TASK OBJECTIVE -> Transcribe exactly the lines from the one holding "What Are Attachment Styles?" through the closing line of the entries below. Pictures stay out of the copy.

══════════

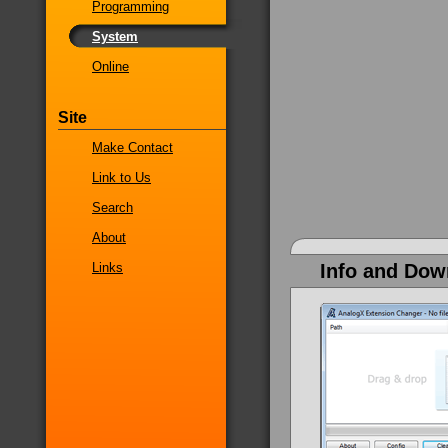
Programming
System
Online
Site
Make Contact
Link to Us
Search
About
Links
Info and Dow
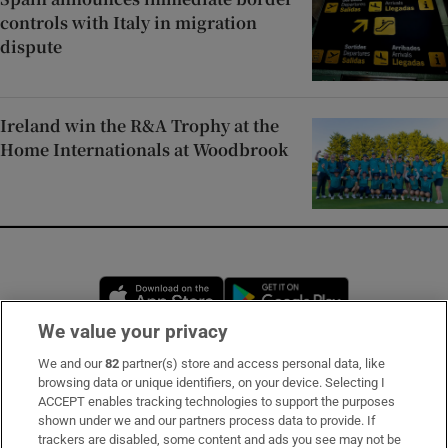
controls with Italy in migration
dispute
Ireland win the R&A Trophy at the
Home Internationals at Woodbrook
Opens in new window
Opens in new 
We value your privacy
We and our
82
partner(s) store and access personal data, like
Subscribe
browsing data or unique identifiers, on your device. Selecting I
ACCEPT enables tracking technologies to support the purposes
Support
shown under we and our partners process data to provide. If
trackers are disabled, some content and ads you see may not be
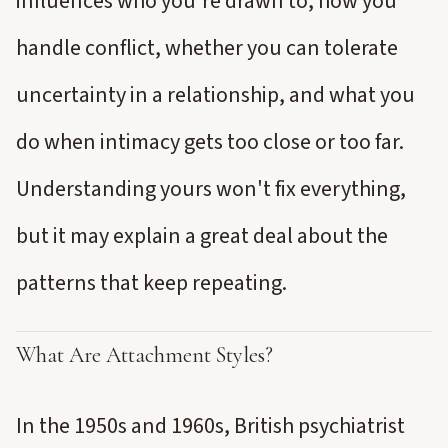
influences who you're drawn to, how you
handle conflict, whether you can tolerate
uncertainty in a relationship, and what you
do when intimacy gets too close or too far.
Understanding yours won't fix everything,
but it may explain a great deal about the
patterns that keep repeating.
What Are Attachment Styles?
In the 1950s and 1960s, British psychiatrist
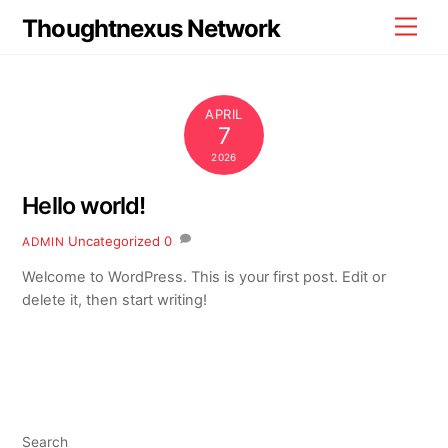
Skip
Thoughtnexus Network
Men
to
content
APRIL
7
2026
Hello world!
Uncategorized
0
ADMIN
Welcome to WordPress. This is your first post. Edit or
delete it, then start writing!
Search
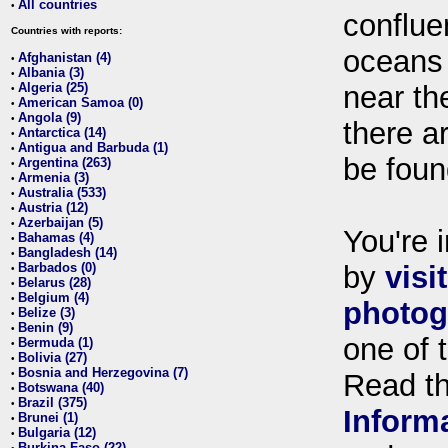
All countries
•
conflue
Countries with reports:
oceans
Afghanistan (4)
•
Albania (3)
•
Algeria (25)
near th
•
American Samoa (0)
•
Angola (9)
•
there ar
Antarctica (14)
•
Antigua and Barbuda (1)
•
be foun
Argentina (263)
•
Armenia (3)
•
Australia (533)
•
Austria (12)
•
Azerbaijan (5)
•
You're i
Bahamas (4)
•
Bangladesh (14)
•
Barbados (0)
by
visi
•
Belarus (28)
•
Belgium (4)
•
photog
Belize (3)
•
Benin (9)
•
one of 
Bermuda (1)
•
Bolivia (27)
•
Bosnia and Herzegovina (7)
•
Read t
Botswana (40)
•
Brazil (375)
•
Inform
Brunei (1)
•
Bulgaria (12)
•
Burkina Faso (22)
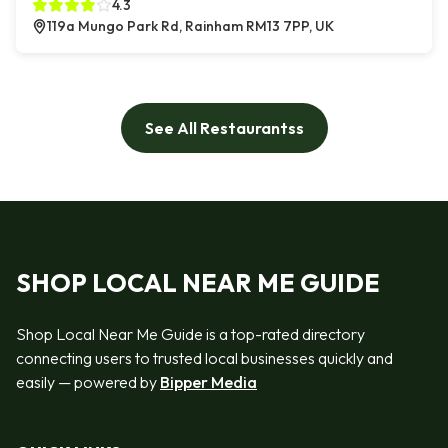
4.3
119a Mungo Park Rd, Rainham RM13 7PP, UK
See All Restaurantss
SHOP LOCAL NEAR ME GUIDE
Shop Local Near Me Guide is a top-rated directory
connecting users to trusted local businesses quickly and
easily — powered by
Bipper Media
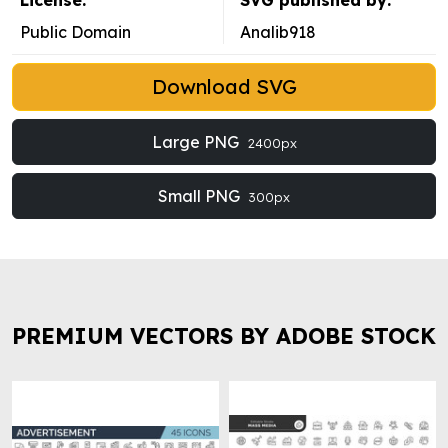
License:
SVG published by:
Public Domain
Analib918
Download SVG
Large PNG
2400px
Small PNG
300px
PREMIUM VECTORS BY ADOBE STOCK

══════════

SOLUTION TO THE EXERCISE ->
What Are Attachment Styles?
In the 1950s and 1960s, British psychiatrist
Skip
Thoughtnexus Network
Men
to
content
APRIL
7
2026
Hello world!
Uncategorized
0
ADMIN
Welcome to WordPress. This is your first post. Edit or
delete it, then start writing!
Search
All countries
•
conflue
Countries with reports:
oceans
Afghanistan (4)
•
Albania (3)
•
Algeria (25)
near th
•
American Samoa (0)
•
Angola (9)
•
there ar
Antarctica (14)
•
Antigua and Barbuda (1)
•
be foun
Argentina (263)
•
Armenia (3)
•
Australia (533)
•
Austria (12)
•
Azerbaijan (5)
•
You're i
Bahamas (4)
•
Bangladesh (14)
•
Barbados (0)
by
visi
•
Belarus (28)
•
Belgium (4)
•
photog
Belize (3)
•
Benin (9)
•
one of 
Bermuda (1)
•
Bolivia (27)
•
Bosnia and Herzegovina (7)
•
Read t
Botswana (40)
•
Brazil (375)
•
Inform
Brunei (1)
•
Bulgaria (12)
•
Burkina Faso (22)
4.3
119a Mungo Park Rd, Rainham RM13 7PP, UK
See All Restaurantss
SHOP LOCAL NEAR ME GUIDE
Shop Local Near Me Guide is a top-rated directory
connecting users to trusted local businesses quickly and
easily — powered by
Bipper Media
License:
SVG published by:
Public Domain
Analib918
Download SVG
Large PNG
2400px
Small PNG
300px
PREMIUM VECTORS BY ADOBE STOCK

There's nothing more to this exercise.